Data excerpts:
Segment Open
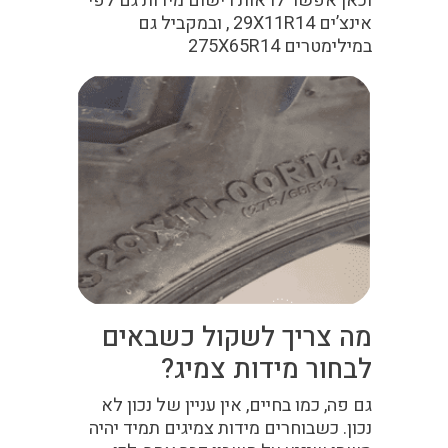
וכאן אפשר לראות רישום מידות גם לפי
אינצ’ים 29X11R14 , ובמקביל גם
במילימטרים 275X65R14
מה צריך לשקול כשבאים
לבחור מידות צמיג?
גם פה, כמו בחיים, אין עניין של נכון לא
נכון. כשבוחרים מידות צמיגים תמיד יהיה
Segment Closed
Brief: Can you copy the text of the records above word for word, leaving out the pictures?

Task response:
וכאן אפשר לראות רישום מידות גם לפי
אינצ’ים 29X11R14 , ובמקביל גם
במילימטרים 275X65R14
מה צריך לשקול כשבאים
לבחור מידות צמיג?
גם פה, כמו בחיים, אין עניין של נכון לא
נכון. כשבוחרים מידות צמיגים תמיד יהיה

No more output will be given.